Blues Bytes

Pick Hit

June 2016
 

The Mike Eldred Trio
Baptist Town
Great Western Recording Company

Mike Eldred Trio

I’ve enjoyed previous releases from The Mike Eldred Trio, especially their previous album, Elvis Unleaded, but to these ears, their latest release, Baptist Town (Great Western Recording Company), is their best and most ambitious effort to date. Recorded at the legendary Sun Studio in Memphis, the new album features Eldred (guitar/vocals), John Bazz (upright and electric bass), and Jerry Angel (drums/percussion) with assistance from several artists familiar to blues/roots fans.

Baptist Town, which takes it’s title from the name of the small community where Robert Johnson was murdered in 1938, includes 13 songs, 12 originals and one cover. It’s part of a bigger project which will culminate in a full-length documentary that will go behind the scenes of the recording of the album and discuss the history and continued issues in the South, and is part of an effort to persuade the U.S. Department of the Interior to recognize Baptist Town as a National Historical Landmark.

The album is a diverse mix of electric and acoustic blues and roots music. There are plenty of rootsy rockers like “Hunder Dollar Bill,” “Sugar Shake,” “Hoodoo Man,” and the menacing “Kill My Woman” that showcase the trio’s big sound (plus harmonica from John “Big Nick” Samora on “Hunder Dollar Bill”). Also in the rocking vein is “Black Annie,” which starts out innocently enough as a stripped-down acoustic number before transforming into a speaker-shattering rocker. The thundering cover of the Beatles’ (yep, you read that right) “Can’t Buy Me Love” is a standout, too.

My pick for best cut would be the sobering title track, a fantastic tune made even better thanks to guest Robert Cray’s distinctive stinging lead guitar. John Mayer guests on the tender ballad, “Roadside Shrine,” playing lap steel and electric guitar. Los Lobos’ David Hidalgo adds accordion and backing vocals to “Bess,” an interesting Tex-Mex-styled tribute to Bessie Smith. “Run Devil Run” is a Delta roller that teams Eldred’s National steel guitar with James Pennebaker’s mandolin and tap dancing from Lauren Brown.
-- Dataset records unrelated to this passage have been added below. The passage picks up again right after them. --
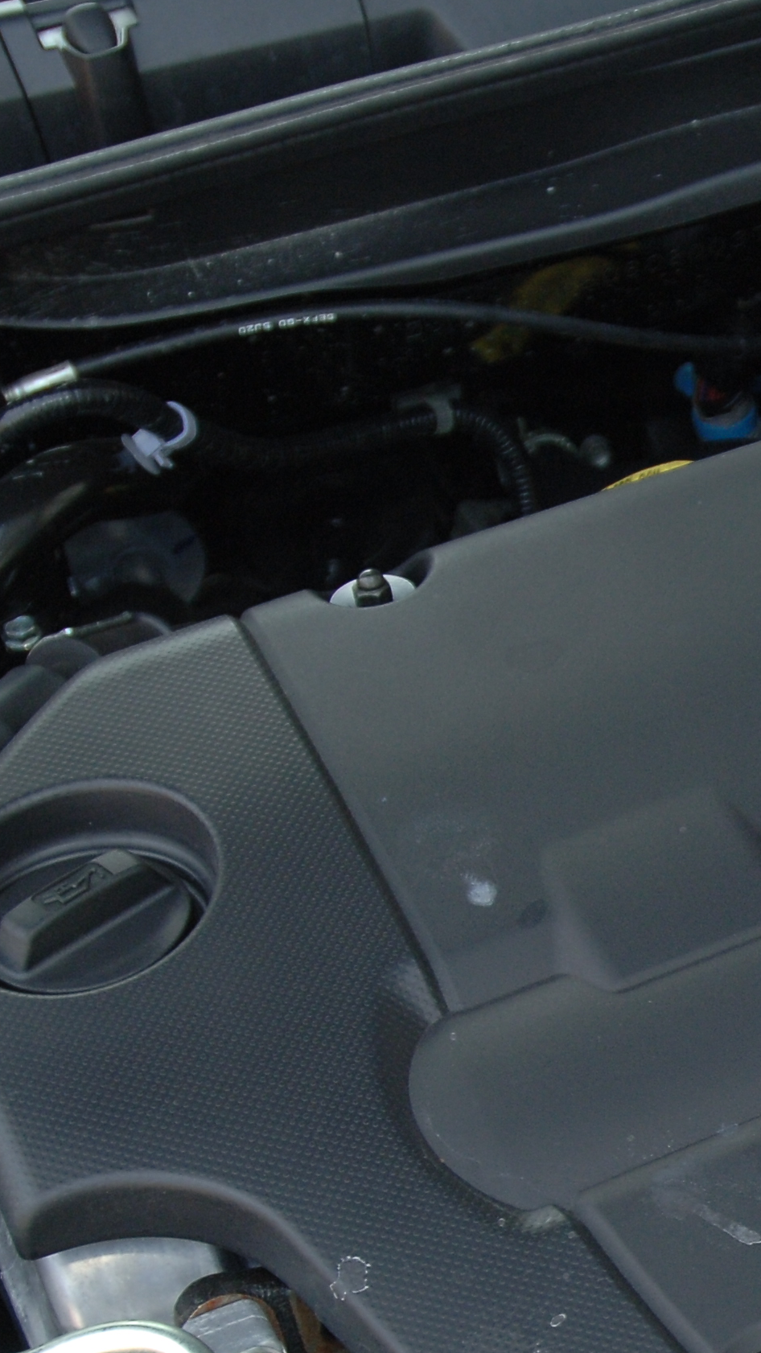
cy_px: 1084
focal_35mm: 88
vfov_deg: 23.8
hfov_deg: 12.9
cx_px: 1185
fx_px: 3157
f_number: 3.5
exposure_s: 1/200
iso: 320
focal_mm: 22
Eldred takes most of the lead vocals, but singer Jarvis Jernigan takes the lead on the rousing sanctified closer, “You’re Always There,” which also features organ from Papa John DeFrancesco and backing vocals from the Emmanuel Church Inspirational Choir. Jernigan provides backing vocals on several tracks as well, notably the ominous “Papa Legba” and the field holler duet with Eldred “Somebody Been Runnin’,” a harrowing account of Rober t Johnson’s “deal with the devil.”

There’s plenty for blues and roots fans to savor on Baptist Town. This album is the prime jewel in The Mike Eldred Trio’s musical catalog to date.